Mount Saint Joseph graduate Charlie Jones works way into starting role for American

Mount Saint Joseph graduate Charlie Jones has worked his way into a starting role for American.
Mount Saint Joseph graduate Charlie Jones has worked his way into a starting role for American. (Bob DeChiara, USA Today Sports)

Kyle Jakobe, a Timonium-based trainer who has worked with several local athletes, posted a series of blogs on his company's website during the summer of 2013.

The title? "The Legend of Charlie Jones," a series of posts documenting Jakobe's work with Jones and the Manchester native's progression from a junior varsity backup to a Division I basketball player at American.


"In Baltimore, we have the most spoiled, entitled and selfish basketball on the planet," Jakobe wrote in the first entry. "Kids don't get in the gym to work on their game. They play pickup. Parents don't hold their kids accountable. They threaten coaches and then shop their child from team-to-team. Coaches don't develop their players. They sit and hope and pray that one of their players happen to "make it" so that they can use the player's name for personal benefit.

"It's a never-ending cycle of how life shouldn't be done. Then you find a kid like Charlie Jones. Never have you seen a kid hungrier for success. If you give him a blueprint, you know that he will treat it like the Basketball Bible. This kid doesn't complain or make excuses. He is here to find a way to get where he wants to go."


The first blog details the first time that Jakobe saw Jones play, a game during Jones' sophomore season at Mount Saint Joseph amid the 2010-11 season that ended with Jones having been on the court for only six minutes and without him scoring a point.

Four years later, Jones is a starting forward at American, a core player for an Eagles team that is 11-9 overall and 4-4 in the Patriot League after a 68-66 loss to Army on Monday night.

"I've always had the same mindset in terms of practice and competing for playing time," said Jones, who played 13 minutes per game, primarily in a reserve role, as a freshman last season. "I knew American coming in last year was a place I could play, and I had a chance to compete, and I've always had the same aggressive mentality with getting better and trying to earn my way onto the court.

"And now that I've kind of done that, it's still the same in that aspect of always improving and getting better and trying to be more consistent and be able to bring a lot of positives every night and every time I step on the floor."

Jones, 6 feet 4, 185 pounds, is playing an average of 31 minutes per game and is averaging 7.4 points, 3.7 rebounds and 1.8 assists.

After shooting just 41.3 percent from the field, 31.6 percent on 3-pointers and 52.9 percent from the free-throw line last season, Jones has made 51.6 percent of his field goals this year, 40 percent of his 3-pointers and 76.1 percent of his free throws.

Jones scored a then-career-high 16 points to help lift American to a 68-66 overtime win over La Salle on Dec. 16 and has posted 14 points or more in three of the Eagles' last five games. He finished with 12 points while playing all 40 minutes Monday against Army.

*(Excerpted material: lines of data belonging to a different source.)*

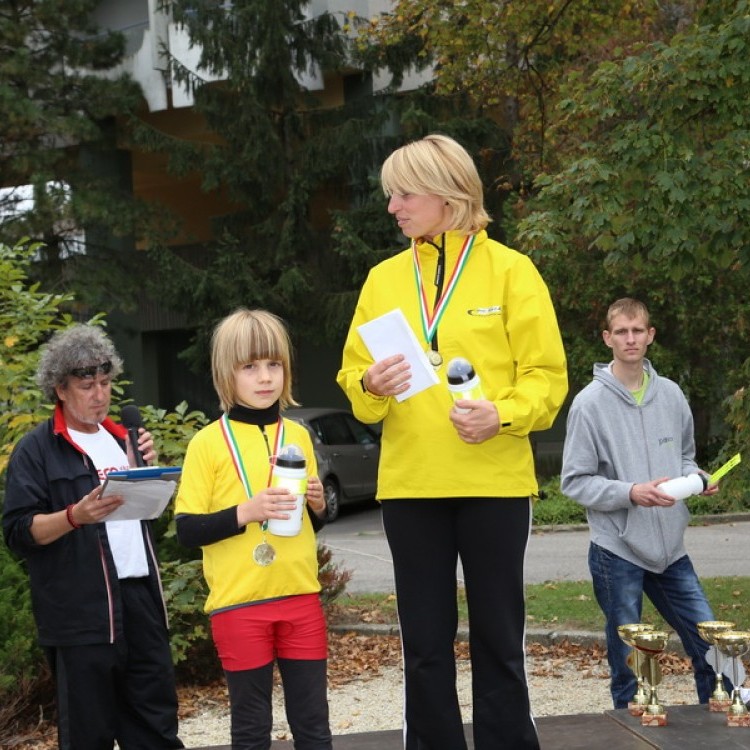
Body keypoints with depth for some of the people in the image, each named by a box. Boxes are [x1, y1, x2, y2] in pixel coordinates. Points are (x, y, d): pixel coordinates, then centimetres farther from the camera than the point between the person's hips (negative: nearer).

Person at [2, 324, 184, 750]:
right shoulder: (37, 450, -2)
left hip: (142, 600, 6)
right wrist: (76, 515, -23)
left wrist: (149, 468, 9)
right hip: (82, 614, -6)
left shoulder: (121, 439, 18)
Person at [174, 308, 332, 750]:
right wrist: (245, 512, -19)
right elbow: (188, 530, -7)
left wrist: (319, 505, -3)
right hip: (239, 603, -3)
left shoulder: (298, 435, 9)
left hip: (300, 597, 4)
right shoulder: (209, 443, -4)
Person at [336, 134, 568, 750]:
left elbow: (546, 375, -4)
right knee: (425, 642, 9)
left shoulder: (509, 269, -2)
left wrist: (503, 415, -21)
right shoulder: (384, 279, 9)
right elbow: (354, 376, 9)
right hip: (409, 485, 3)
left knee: (498, 637, 6)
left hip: (494, 482, -3)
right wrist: (371, 385, -13)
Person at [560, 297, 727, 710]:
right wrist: (631, 493, -20)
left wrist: (696, 479, -3)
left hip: (671, 550, 4)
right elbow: (574, 482, -8)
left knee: (711, 645, 7)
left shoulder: (671, 394, 6)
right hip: (618, 552, -4)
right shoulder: (590, 403, -8)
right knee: (628, 664, 5)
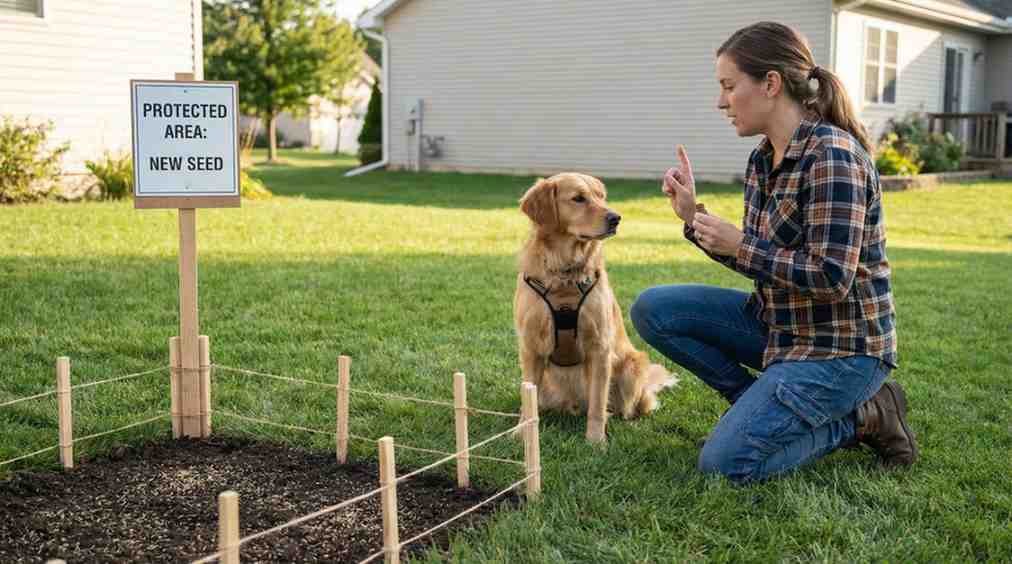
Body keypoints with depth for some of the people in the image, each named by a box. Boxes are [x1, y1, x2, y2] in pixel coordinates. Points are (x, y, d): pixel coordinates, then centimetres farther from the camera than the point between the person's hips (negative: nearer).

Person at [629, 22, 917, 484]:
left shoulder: (831, 155, -22)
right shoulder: (763, 160, 5)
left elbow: (831, 279, -26)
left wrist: (738, 246, -19)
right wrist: (692, 216, 2)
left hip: (839, 347, -9)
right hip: (780, 325, 9)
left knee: (725, 463, -16)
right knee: (651, 309, 1)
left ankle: (859, 418, 4)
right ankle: (765, 404, 8)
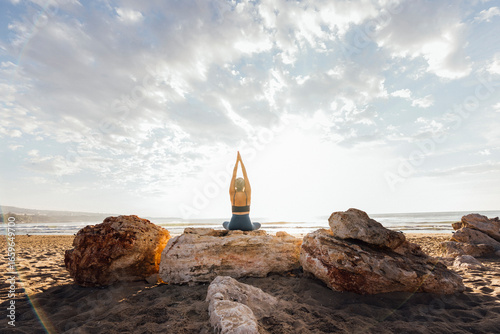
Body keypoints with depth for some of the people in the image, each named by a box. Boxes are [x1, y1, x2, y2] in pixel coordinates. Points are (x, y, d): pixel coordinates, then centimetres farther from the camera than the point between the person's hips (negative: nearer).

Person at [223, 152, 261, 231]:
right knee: (258, 225, 32)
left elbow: (233, 176, -3)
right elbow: (245, 176, -5)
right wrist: (241, 160, -2)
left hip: (233, 225, 1)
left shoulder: (232, 194, -8)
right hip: (246, 226, -1)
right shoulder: (248, 193, -9)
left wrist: (237, 161, -3)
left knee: (225, 223, 37)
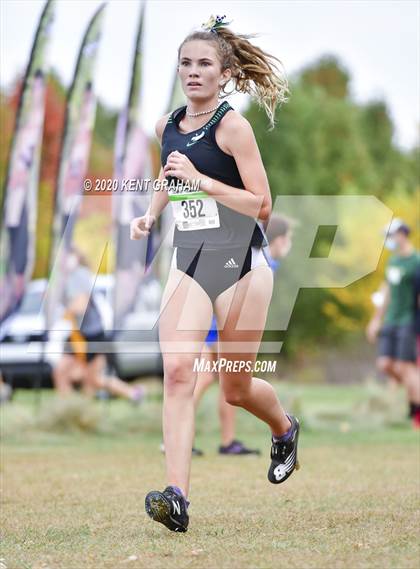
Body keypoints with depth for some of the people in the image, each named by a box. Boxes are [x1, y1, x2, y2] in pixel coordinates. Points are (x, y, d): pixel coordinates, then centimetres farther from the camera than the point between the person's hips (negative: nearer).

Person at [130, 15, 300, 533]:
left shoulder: (232, 126, -12)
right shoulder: (167, 126, 6)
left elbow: (261, 205, -16)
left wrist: (200, 179, -23)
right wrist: (151, 214, 13)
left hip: (239, 261, -4)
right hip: (188, 259, 4)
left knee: (235, 388, 8)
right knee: (177, 369, -18)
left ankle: (285, 429, 43)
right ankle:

Jones had a career-high 18 points on 7 of 9 shooting while also posting four steals on defense to help American beat Lafayette, 78-76, on Jan. 17.

"His biggest asset and what you try to get from all your guys is consistent effort," said American coach Mike Brennan, a former assistant coach at Georgetown. "That's his biggest attribute. That's why he's on the court because I know 100 percent of the time that he's going to give 100 percent and try and compete."

Jones also has become an asset for American on defense, proving capable of guarding multiple positions.

"Last year, he learned every position," Brennan said. "So last year, guys are getting hurt and guys are getting in foul trouble, and we put him at the center position up at Colgate. He pays attention. He knows that, 'Hey, I'm getting in there somehow.' So obviously he's trying hard and working hard.

"And he's doing it every day in practice. He learned the center spot last year, and that got him in the game. He guarded a 7-footer at La Salle. He's guarding post players, and he's guarding them effectively. But he can also guard perimeter guys. … It's pretty amazing."


At Georgetown, Brennan coached Otto Porter, who was a consensus first-team All-American and the Big East Player of the Year in 2013 before being selected third overall in the 2013 NBA draft by the Washington Wizards.

Brennan said Jones reminds him of Porter.

"I don't think the skill set, but [he reminds me of] Otto Porter at Georgetown," Brennan said. "One of the things that made him a great player in high school, college and now with the Wizards is he goes after rebounds, goes after the ball and gives a consistent effort. …

"And watching Otto in practice, he would get offensive rebound after offensive rebound. And if you're working on defense, he's the guy getting defensive rebound after defensive rebound. It's the same with Charlie. Coaches know that consistent effort is so important, and that's what you get from him."